# [TEXT FOR ANALYSIS]
☆ ☆ ☆ ☆ ☆

And I don't necessarily want to take anybody from hoodies to suits most of the businesses when they are in a financial institution space. There is just a lot of responsibility is on the shoulders of these firms who many times take in customer deposits. They offer trading of digital assets. And with that, there are certain responsibilities and certain obligations that you probably should be aware of. Many principles that come from traditional markets that can be absolutely used when we develop these firms and these practices.

And so that's why actually last year, at the beginning of last year, global DCA after many firms failed, mostly because of lack of governance and controls within these firms, put together core principles. And the core principles was meant to be an aggregation of best practices that we use today in traditional finance, in financial institutions like broker dealers, futures brokerage firms, FCMs.

And many of these principles can absolutely be used and should be used and really shouldn't be ignored by firms who are developing some kind of financial offering using blockchain technology or offering digital assets for trading, for investment, for staking, and you name it, right? At the end of the day, these services are very much financial services. - Do you see yourself as an educator to the industry? - I think we have three prongs within global DCA. One, we are definitely an educator.

We work directly with firms and help them connect with, for example, with compliance firms, with many attorneys that are very engraved in the space and also helping them develop like this backbone. So that's one side of it. Second, we have multiple events and through the events, we educate general public as to what is blockchain? What are digital assets? What is Bitcoin? What is Ether? And through these events, we try to be very plainly trying to relate to general public that doesn't really have a good idea of the underlying, we'll call it piping for the technology to really explain what this is and why it came here.

- Yeah, when we started Old Men, New Money, we are the old men, by the way. We wanted to talk really about new money to a lot of the population that is not really aware of it or they've heard it, they've seen stories, they think of it as being scammy. Obviously, BlackRock's come in, the ETFs have come in now. I think people are becoming more educated, they're adding it to their portfolios. The RIAs we talked to and others are talking about adding one to 2% of someone's portfolio in digital assets. Now, primarily through ETFs, Morgan Stanley has just opened up the ETF space.

So I think that as it's becoming more mainstream, but it's also becoming a political issue too. We've seen Donald Trump, who's talking about Bitcoin now, Kennedy, who's also running, pushing Bitcoin and Bitcoin awareness. Some talk about strategic reserve fund. So far, nothing from the Harris camp. Could you talk about where you think politicians are going or which politicians you think would be best for our crypto? - Let me say that digital assets, but especially blockchain technology has a huge promise. However, it's not free of issues, right?

☆ ☆ ☆ ☆ ☆

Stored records
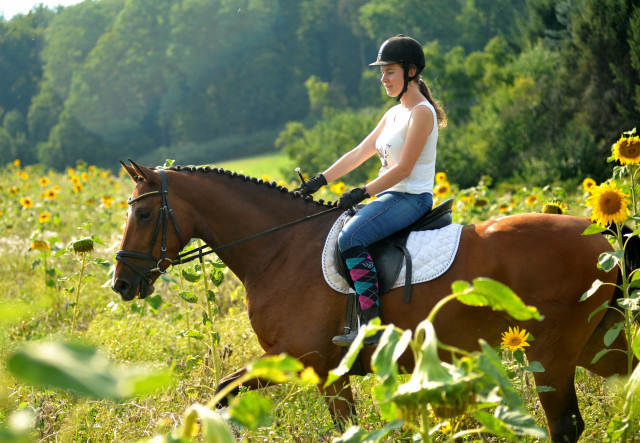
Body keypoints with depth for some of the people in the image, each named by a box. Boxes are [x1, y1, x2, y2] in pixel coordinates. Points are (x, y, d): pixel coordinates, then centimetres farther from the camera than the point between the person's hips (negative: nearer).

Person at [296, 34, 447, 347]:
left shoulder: (421, 113, -11)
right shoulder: (394, 115, 18)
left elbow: (403, 169, -18)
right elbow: (358, 154, 16)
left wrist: (362, 193, -21)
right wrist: (320, 181, 8)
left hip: (412, 198, -10)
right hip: (389, 197, 10)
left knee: (350, 236, -29)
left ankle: (372, 325, -32)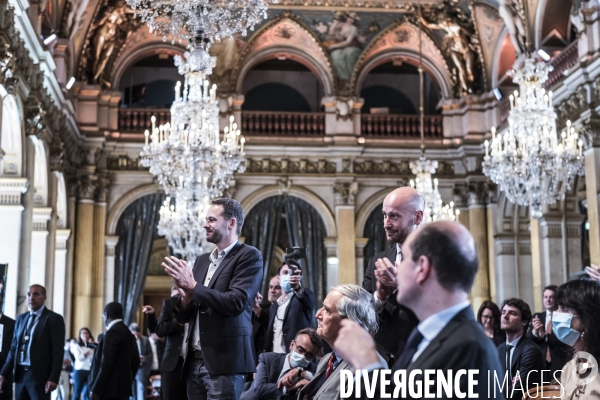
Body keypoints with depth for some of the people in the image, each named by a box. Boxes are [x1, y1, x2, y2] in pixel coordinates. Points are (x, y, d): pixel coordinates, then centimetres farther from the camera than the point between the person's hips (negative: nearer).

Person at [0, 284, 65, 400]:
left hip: (39, 376, -6)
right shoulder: (21, 318, 15)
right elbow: (14, 348, 15)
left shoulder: (54, 319, -3)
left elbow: (58, 351, -8)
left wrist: (53, 378, -16)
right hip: (20, 374, 6)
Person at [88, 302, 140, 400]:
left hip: (110, 388, -9)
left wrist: (96, 389, -17)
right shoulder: (128, 333, 14)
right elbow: (135, 361, 17)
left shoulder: (112, 333, -13)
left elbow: (106, 363, -19)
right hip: (122, 387, 9)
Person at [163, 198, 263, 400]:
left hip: (224, 362, -7)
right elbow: (184, 316, 15)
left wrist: (193, 286, -13)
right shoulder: (202, 260, 16)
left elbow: (235, 303, -18)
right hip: (195, 361, 7)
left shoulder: (248, 256, -5)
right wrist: (186, 296, -7)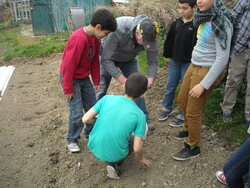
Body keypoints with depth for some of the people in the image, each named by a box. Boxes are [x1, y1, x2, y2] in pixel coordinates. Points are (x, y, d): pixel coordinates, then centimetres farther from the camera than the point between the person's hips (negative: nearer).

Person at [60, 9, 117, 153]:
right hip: (71, 78, -8)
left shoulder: (95, 38, -2)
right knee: (77, 113, -4)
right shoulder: (79, 39, -29)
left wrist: (96, 81, 9)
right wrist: (68, 89, -17)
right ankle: (72, 140, 19)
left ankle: (90, 134, 30)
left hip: (84, 78, 8)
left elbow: (95, 61, 8)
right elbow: (69, 65, -25)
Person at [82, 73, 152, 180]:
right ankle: (114, 163, 6)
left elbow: (85, 119, -9)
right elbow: (137, 148, -13)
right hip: (115, 154, -2)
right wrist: (140, 159, 9)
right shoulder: (140, 115, -16)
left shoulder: (107, 98, -11)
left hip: (94, 147, 2)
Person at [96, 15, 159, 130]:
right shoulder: (118, 29, -41)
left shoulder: (150, 35, -26)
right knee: (101, 89, -4)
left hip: (129, 59, 4)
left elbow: (153, 62, -16)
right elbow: (106, 60, -38)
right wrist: (125, 82, -42)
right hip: (108, 56, -3)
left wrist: (149, 81, -34)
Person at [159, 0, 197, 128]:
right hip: (174, 61, 5)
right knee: (170, 87, 15)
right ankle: (167, 108, 34)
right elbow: (169, 41, 11)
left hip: (188, 63, -5)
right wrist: (167, 57, 12)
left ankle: (182, 116, 20)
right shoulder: (176, 23, 4)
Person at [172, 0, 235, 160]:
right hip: (194, 66, 8)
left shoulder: (221, 22, -21)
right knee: (182, 101, 21)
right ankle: (189, 129, 46)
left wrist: (204, 84, -22)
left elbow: (223, 58, -22)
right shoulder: (204, 17, 3)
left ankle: (193, 148, 22)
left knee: (192, 111, 1)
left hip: (208, 71, -8)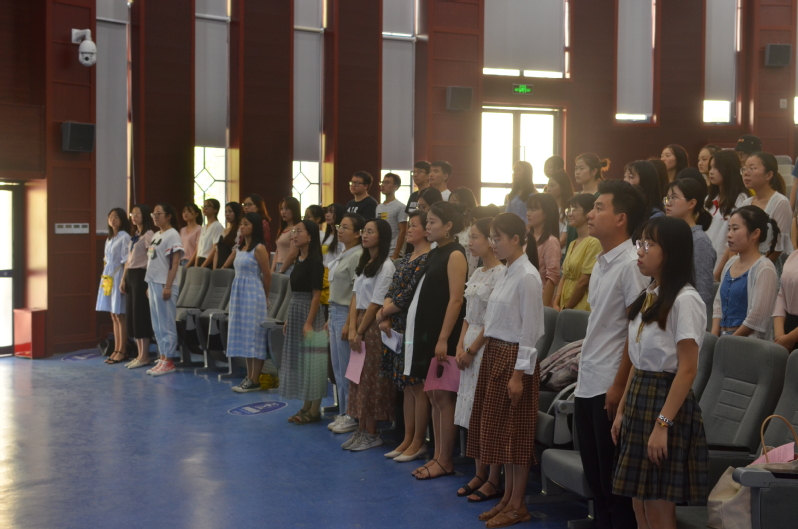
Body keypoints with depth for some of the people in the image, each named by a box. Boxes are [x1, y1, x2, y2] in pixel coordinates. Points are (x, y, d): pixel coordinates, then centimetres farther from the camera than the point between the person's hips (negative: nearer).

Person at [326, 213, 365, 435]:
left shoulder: (357, 256, -14)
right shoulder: (342, 254, 14)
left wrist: (349, 323, -19)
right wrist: (331, 318, 16)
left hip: (346, 313, -9)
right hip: (335, 311, 9)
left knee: (346, 369, -3)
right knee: (337, 368, 13)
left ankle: (352, 416, 6)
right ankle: (343, 413, 21)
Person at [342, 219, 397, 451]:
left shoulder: (386, 266, -12)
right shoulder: (363, 263, 13)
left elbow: (376, 304, -14)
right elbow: (355, 298, 8)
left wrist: (360, 332, -10)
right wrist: (352, 329, -3)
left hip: (374, 326, -8)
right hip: (360, 324, 8)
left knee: (371, 380, -3)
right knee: (359, 379, 10)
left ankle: (372, 434, 5)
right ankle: (361, 430, 16)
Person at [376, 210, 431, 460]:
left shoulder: (428, 259, -13)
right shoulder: (407, 258, 15)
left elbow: (409, 295, -17)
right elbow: (392, 290, 12)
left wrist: (383, 313, -7)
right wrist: (386, 317, -3)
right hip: (399, 328, 9)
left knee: (418, 386, -2)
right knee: (406, 386, 13)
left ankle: (418, 443, 6)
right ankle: (407, 439, 21)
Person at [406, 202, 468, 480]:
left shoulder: (455, 255, -10)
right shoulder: (436, 254, 15)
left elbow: (455, 300, -16)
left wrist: (443, 339, -20)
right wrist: (427, 336, 13)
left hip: (445, 336, -9)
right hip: (427, 332, 9)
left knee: (443, 397, -4)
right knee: (433, 396, 10)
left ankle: (445, 461, 3)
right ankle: (437, 456, 17)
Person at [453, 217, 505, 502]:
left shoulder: (501, 273, -13)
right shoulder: (477, 273, 13)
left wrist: (472, 349, -13)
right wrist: (460, 345, 4)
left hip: (489, 347, -9)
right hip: (470, 346, 9)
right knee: (473, 414, 10)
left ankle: (493, 481, 4)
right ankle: (480, 475, 19)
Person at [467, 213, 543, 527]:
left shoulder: (527, 276, -16)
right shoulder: (505, 273, 10)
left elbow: (530, 330, -17)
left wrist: (519, 374, -18)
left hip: (513, 357, -9)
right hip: (493, 353, 9)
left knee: (515, 432, 0)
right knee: (496, 428, 13)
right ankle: (507, 498, 24)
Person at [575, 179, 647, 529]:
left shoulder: (631, 264, -13)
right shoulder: (600, 263, 13)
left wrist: (619, 386, -17)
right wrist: (584, 380, 17)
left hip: (610, 387, -9)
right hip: (587, 385, 9)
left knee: (615, 482, 1)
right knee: (595, 477, 15)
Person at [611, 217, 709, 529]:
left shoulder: (685, 300, -14)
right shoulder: (648, 297, 12)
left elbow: (687, 370, -18)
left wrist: (662, 424, -21)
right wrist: (622, 410, 13)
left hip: (667, 401, -8)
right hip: (638, 399, 8)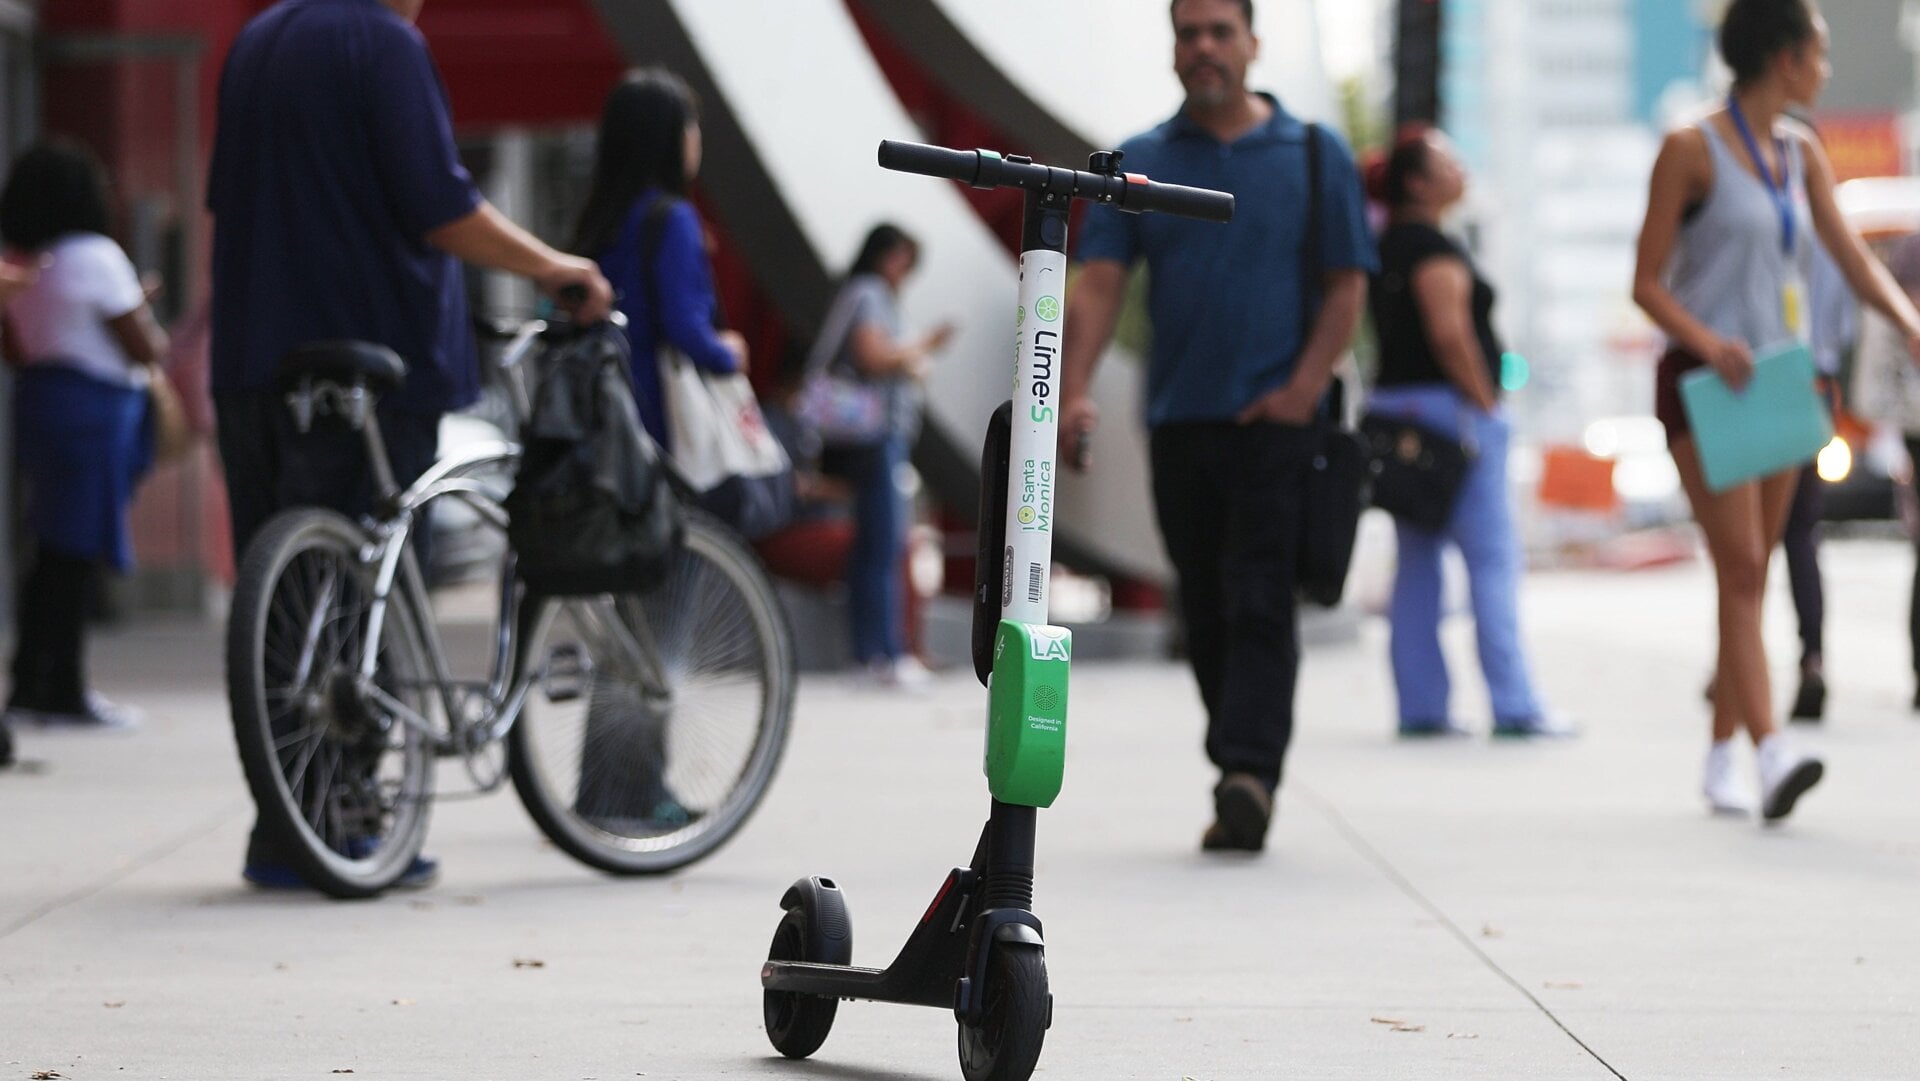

☆ ☆ ☆ ☆ ☆

# [PROBLEM STATEMENT]
List every kind of traditional financial institution that the transcript above names as a source of the best practices gathered into the core principles.

# [RESULT FOR THIS TASK]
- broker dealers
- futures brokerage firms
- FCMs